Gangly surfaces churn risk signals so reps act before the renewal window closes. No post-hoc reporting. No surprises.
Frequently asked questions
What is churn rate in simple terms?
Churn rate is the percentage of customers or revenue that a business loses during a defined period. A 4 percent monthly customer churn rate means 4 out of every 100 customers at the start of the month cancelled by the end of the month. Churn rate can be expressed monthly, quarterly, or annually, and it can be measured by customer count or by revenue.
How do you calculate monthly churn rate?
Monthly churn rate equals customers lost during the month divided by customers at the start of the month, multiplied by 100. If a SaaS team starts the month with 500 customers and loses 12 by month end, the monthly churn rate is 2.4 percent. The same formula applies to revenue: revenue lost during the month divided by revenue at the start of the month.
Does 5 percent monthly churn equal 60 percent annual churn?
No. Monthly churn compounds. A 5 percent monthly churn rate annualizes to 1 minus 0.95 raised to the 12th power, which equals approximately 46 percent annual churn. Multiplying 5 percent by 12 to get 60 percent overstates the actual annual churn rate by roughly 14 percentage points. This is the single most common churn reporting error in SaaS.
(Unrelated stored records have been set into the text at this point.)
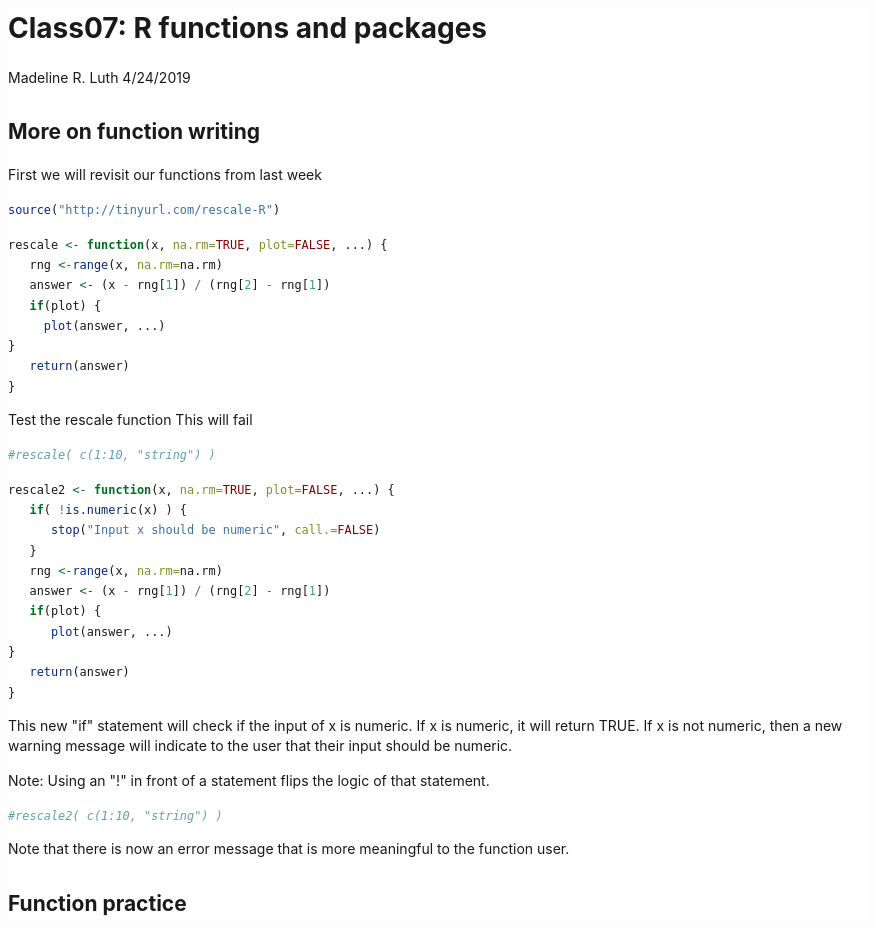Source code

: Class07: R functions and packages
================
Madeline R. Luth
4/24/2019

More on function writing
------------------------

First we will revisit our functions from last week

``` r
source("http://tinyurl.com/rescale-R")
```

``` r
rescale <- function(x, na.rm=TRUE, plot=FALSE, ...) {
   rng <-range(x, na.rm=na.rm)
   answer <- (x - rng[1]) / (rng[2] - rng[1])
   if(plot) {
     plot(answer, ...)
}
   return(answer)
}
```

Test the rescale function This will fail

``` r
#rescale( c(1:10, "string") )
```

``` r
rescale2 <- function(x, na.rm=TRUE, plot=FALSE, ...) {
   if( !is.numeric(x) ) {
      stop("Input x should be numeric", call.=FALSE)
   }
   rng <-range(x, na.rm=na.rm)
   answer <- (x - rng[1]) / (rng[2] - rng[1])
   if(plot) {
      plot(answer, ...)
}
   return(answer)
}
```

This new "if" statement will check if the input of x is numeric. If x is numeric, it will return TRUE. If x is not numeric, then a new warning message will indicate to the user that their input should be numeric.

Note: Using an "!" in front of a statement flips the logic of that statement.

``` r
#rescale2( c(1:10, "string") )
```

Note that there is now an error message that is more meaningful to the function user.

Function practice
-----------------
What is the difference between customer churn and revenue churn?
Customer churn rate counts logos. Revenue churn rate counts dollars. A team can have 5 percent customer churn but only 1 percent revenue churn if the customers who leave are small. Conversely, losing one large enterprise account can spike revenue churn while customer churn stays flat. Both numbers belong on the board pack.
What is a good monthly churn rate for SaaS in 2026?
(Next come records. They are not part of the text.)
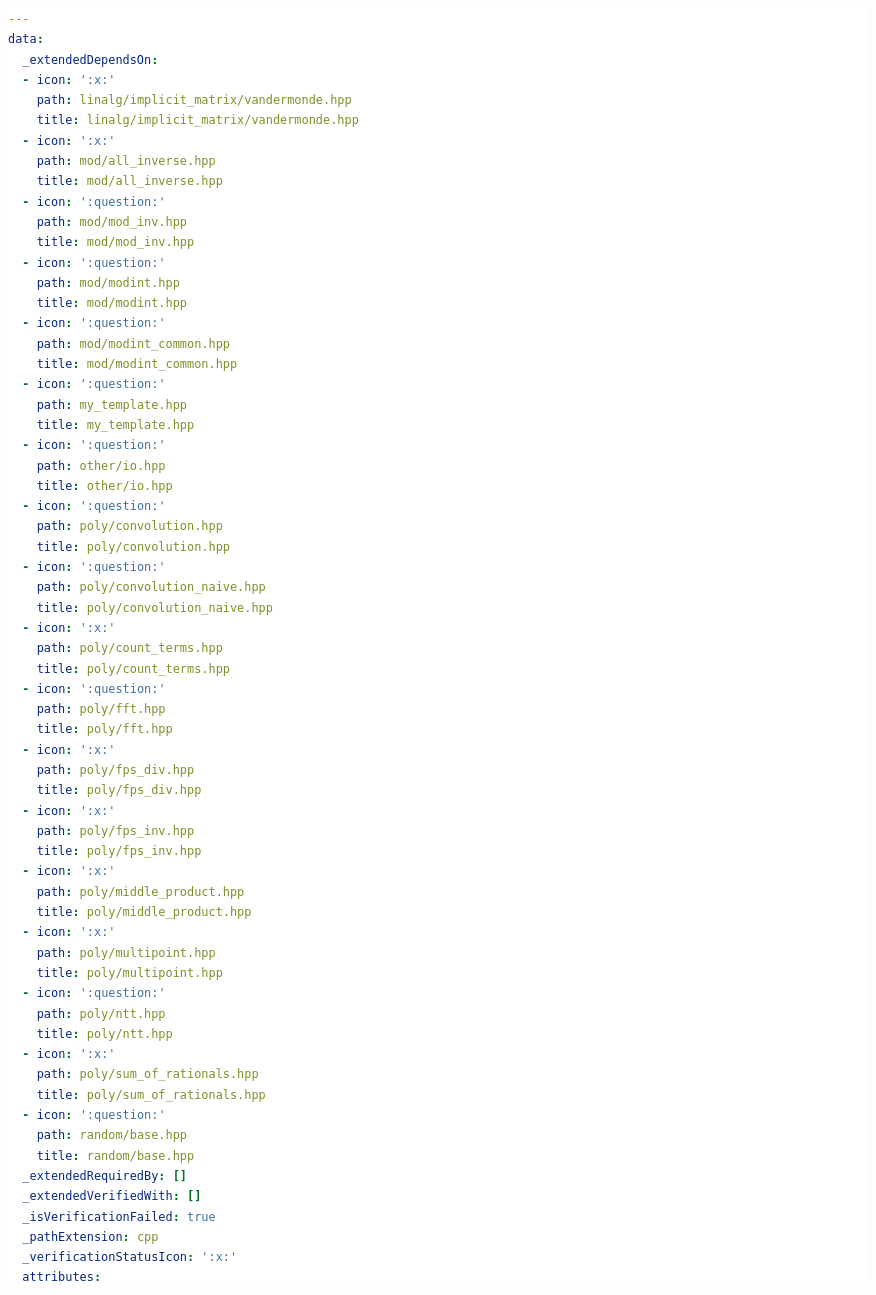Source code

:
 ```yaml
---
data:
  _extendedDependsOn:
  - icon: ':x:'
    path: linalg/implicit_matrix/vandermonde.hpp
    title: linalg/implicit_matrix/vandermonde.hpp
  - icon: ':x:'
    path: mod/all_inverse.hpp
    title: mod/all_inverse.hpp
  - icon: ':question:'
    path: mod/mod_inv.hpp
    title: mod/mod_inv.hpp
  - icon: ':question:'
    path: mod/modint.hpp
    title: mod/modint.hpp
  - icon: ':question:'
    path: mod/modint_common.hpp
    title: mod/modint_common.hpp
  - icon: ':question:'
    path: my_template.hpp
    title: my_template.hpp
  - icon: ':question:'
    path: other/io.hpp
    title: other/io.hpp
  - icon: ':question:'
    path: poly/convolution.hpp
    title: poly/convolution.hpp
  - icon: ':question:'
    path: poly/convolution_naive.hpp
    title: poly/convolution_naive.hpp
  - icon: ':x:'
    path: poly/count_terms.hpp
    title: poly/count_terms.hpp
  - icon: ':question:'
    path: poly/fft.hpp
    title: poly/fft.hpp
  - icon: ':x:'
    path: poly/fps_div.hpp
    title: poly/fps_div.hpp
  - icon: ':x:'
    path: poly/fps_inv.hpp
    title: poly/fps_inv.hpp
  - icon: ':x:'
    path: poly/middle_product.hpp
    title: poly/middle_product.hpp
  - icon: ':x:'
    path: poly/multipoint.hpp
    title: poly/multipoint.hpp
  - icon: ':question:'
    path: poly/ntt.hpp
    title: poly/ntt.hpp
  - icon: ':x:'
    path: poly/sum_of_rationals.hpp
    title: poly/sum_of_rationals.hpp
  - icon: ':question:'
    path: random/base.hpp
    title: random/base.hpp
  _extendedRequiredBy: []
  _extendedVerifiedWith: []
  _isVerificationFailed: true
  _pathExtension: cpp
  _verificationStatusIcon: ':x:'
  attributes:
```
Bessemer State of the Cloud benchmarks suggest 3 to 5 percent monthly for SMB SaaS, 1 to 2 percent monthly for mid-market, and 0.5 to 1 percent monthly for enterprise. Best-in-class companies report net negative churn, which means expansion revenue from existing customers exceeds churn revenue, producing Net Revenue Retention above 100 percent.
Should I include involuntary churn from billing failures?
Report it separately. Involuntary churn from failed credit cards, expired payment methods, or processor errors is recoverable through dunning and card update services. Mixing it with voluntary churn inflates the apparent retention problem. Best practice is to publish a gross churn number, a voluntary churn number, and an involuntary churn number on the same dashboard.
Is a rising churn rate always bad?
Not always. A rising churn rate is a problem when Net Revenue Retention is falling. It is not a problem when the team is intentionally trimming low-fit accounts to free capacity for higher-ACV segments. The diagnostic question is whether revenue churn is rising alongside customer churn and whether NRR has dropped below 100 percent.